Australian guitarist

Zane Banks (born 1986) is an Australian guitarist from Sydney, who plays both classical and electric guitars in a variety of musical genres. Banks premiered the 1-hour long solo electric guitar work, Ingwe, by composer Georges Lentz.

==Biography==
Zane Banks was born in 1986, and both his parents are music teachers. He attended Newtown High School of the Performing Arts. Subsequently, he completed a Bachelor of Music degree with First Class Honours on the classical guitar at the Sydney Conservatorium of Music with Gregory Pikler and Phillip Houghton. He completed a Doctorate in Music under the supervision of Richard Toop and Matthew Hindson. Banks is active within the Australian contemporary music scene and promotes the status of the electric guitar as a virtuosic concert hall instrument.

Zane Banks premiered the 1-hour long solo electric guitar work, Ingwe, by composer Georges Lentz. Banks first performed Ingwe in its original version at the Rainy Days Festival for contemporary music at Philharmonie Luxembourg in December 2007 and has since performed the work at various international festivals (Melbourne Festival, Vale of Glamorgan Festival UK, Amsterdam Electric Guitar Festival) as well as recording it for Naxos Records.
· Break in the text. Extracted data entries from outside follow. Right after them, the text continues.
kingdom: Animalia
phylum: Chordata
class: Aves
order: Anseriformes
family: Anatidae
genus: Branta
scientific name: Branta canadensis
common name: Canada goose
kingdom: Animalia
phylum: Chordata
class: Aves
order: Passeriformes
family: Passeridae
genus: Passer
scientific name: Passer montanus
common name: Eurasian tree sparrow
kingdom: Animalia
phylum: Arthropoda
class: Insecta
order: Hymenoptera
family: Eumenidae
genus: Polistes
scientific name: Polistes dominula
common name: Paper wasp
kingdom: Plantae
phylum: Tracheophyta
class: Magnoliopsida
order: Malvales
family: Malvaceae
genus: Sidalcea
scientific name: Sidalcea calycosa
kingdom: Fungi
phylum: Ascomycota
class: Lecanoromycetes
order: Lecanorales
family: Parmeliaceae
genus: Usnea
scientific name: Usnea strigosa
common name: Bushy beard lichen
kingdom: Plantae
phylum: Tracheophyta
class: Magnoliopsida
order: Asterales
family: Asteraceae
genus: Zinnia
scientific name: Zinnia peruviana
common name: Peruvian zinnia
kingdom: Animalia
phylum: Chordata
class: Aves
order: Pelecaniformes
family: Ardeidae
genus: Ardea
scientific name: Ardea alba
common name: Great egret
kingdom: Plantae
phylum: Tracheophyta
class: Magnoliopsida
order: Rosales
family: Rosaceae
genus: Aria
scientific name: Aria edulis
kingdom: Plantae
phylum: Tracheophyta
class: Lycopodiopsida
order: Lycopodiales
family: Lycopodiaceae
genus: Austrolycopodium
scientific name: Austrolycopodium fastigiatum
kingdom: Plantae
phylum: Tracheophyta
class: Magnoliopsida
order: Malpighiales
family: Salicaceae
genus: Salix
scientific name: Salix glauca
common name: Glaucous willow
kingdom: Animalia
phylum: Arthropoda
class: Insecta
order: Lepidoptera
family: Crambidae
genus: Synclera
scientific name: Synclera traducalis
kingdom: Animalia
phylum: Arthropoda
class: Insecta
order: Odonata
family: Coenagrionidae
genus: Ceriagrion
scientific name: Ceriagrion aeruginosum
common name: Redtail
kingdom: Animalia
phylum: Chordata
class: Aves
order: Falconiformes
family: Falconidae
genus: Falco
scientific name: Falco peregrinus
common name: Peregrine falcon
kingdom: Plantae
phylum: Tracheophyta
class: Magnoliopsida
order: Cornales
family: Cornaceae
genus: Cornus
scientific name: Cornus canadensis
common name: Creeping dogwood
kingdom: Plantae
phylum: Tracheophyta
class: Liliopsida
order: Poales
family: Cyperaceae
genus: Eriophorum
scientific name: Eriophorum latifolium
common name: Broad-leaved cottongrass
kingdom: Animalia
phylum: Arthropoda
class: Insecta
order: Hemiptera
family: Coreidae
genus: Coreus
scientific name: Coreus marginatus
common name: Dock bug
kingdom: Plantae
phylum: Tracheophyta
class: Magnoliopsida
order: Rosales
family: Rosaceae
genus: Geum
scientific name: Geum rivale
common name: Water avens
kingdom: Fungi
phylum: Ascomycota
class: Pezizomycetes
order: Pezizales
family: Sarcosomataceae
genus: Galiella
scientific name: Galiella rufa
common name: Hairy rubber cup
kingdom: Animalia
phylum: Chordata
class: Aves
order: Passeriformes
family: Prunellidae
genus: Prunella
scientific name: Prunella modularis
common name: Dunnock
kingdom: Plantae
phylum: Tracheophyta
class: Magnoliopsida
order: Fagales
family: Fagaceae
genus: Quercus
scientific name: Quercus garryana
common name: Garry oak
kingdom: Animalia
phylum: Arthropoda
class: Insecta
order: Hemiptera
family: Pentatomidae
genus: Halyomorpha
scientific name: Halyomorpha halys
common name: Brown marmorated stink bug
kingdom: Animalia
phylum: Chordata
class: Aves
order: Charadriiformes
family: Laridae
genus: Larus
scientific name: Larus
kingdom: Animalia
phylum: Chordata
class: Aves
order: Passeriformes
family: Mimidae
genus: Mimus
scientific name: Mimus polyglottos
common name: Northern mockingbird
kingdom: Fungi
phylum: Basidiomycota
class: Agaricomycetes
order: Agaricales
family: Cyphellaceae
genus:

Banks maintains a career as a performer in jazz, rock, blues, country and (mainly contemporary) classical music. He has performed with ensembles and at festivals, ISCM World Music Days Festival, Rainy Days New Music Festival, Australian Opera and Ballet Orchestra, Melbourne International Arts Festival, Chronology Arts Ensemble, Sydney Conservatorium's Modern Music Ensemble, Eminence Symphony Orchestra and in his own bands The Vandemonians and Maharani Cantus.

In December 2011, Zane Banks was voted Best Newcomer in the 2011 Limelight magazine awards.